Set task
Copy word for word the part of the listing below that opens with the line containing "scientific name: Erica sparsa" and closes with the line containing "common name: Asian swallowtail", including both of those lines.

======== Provided information

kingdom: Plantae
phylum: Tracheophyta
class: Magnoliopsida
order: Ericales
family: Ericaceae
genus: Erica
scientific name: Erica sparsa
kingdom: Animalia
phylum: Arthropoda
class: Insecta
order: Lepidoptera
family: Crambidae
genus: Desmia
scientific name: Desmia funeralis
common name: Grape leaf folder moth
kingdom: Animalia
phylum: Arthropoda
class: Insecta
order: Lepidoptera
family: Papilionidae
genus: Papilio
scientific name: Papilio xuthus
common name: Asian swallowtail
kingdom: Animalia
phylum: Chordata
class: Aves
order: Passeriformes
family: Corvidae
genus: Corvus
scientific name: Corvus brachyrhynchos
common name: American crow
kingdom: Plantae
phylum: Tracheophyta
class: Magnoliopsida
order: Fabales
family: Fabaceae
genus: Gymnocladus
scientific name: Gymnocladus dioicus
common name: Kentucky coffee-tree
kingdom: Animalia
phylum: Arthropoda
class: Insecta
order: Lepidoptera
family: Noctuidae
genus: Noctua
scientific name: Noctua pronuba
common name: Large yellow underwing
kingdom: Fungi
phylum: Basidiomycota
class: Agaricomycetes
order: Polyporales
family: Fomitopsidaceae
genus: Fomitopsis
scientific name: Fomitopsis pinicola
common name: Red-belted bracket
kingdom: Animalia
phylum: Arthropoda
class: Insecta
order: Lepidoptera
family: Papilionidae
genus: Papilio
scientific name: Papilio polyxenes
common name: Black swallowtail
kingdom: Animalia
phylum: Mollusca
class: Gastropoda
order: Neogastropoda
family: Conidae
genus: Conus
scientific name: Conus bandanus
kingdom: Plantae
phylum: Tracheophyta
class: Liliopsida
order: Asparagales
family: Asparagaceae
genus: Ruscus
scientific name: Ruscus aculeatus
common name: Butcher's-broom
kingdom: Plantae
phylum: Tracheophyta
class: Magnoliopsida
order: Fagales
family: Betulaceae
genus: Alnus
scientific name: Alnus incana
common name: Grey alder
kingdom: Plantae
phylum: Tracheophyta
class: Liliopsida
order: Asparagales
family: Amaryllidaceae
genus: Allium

================

In response
scientific name: Erica sparsa
kingdom: Animalia
phylum: Arthropoda
class: Insecta
order: Lepidoptera
family: Crambidae
genus: Desmia
scientific name: Desmia funeralis
common name: Grape leaf folder moth
kingdom: Animalia
phylum: Arthropoda
class: Insecta
order: Lepidoptera
family: Papilionidae
genus: Papilio
scientific name: Papilio xuthus
common name: Asian swallowtail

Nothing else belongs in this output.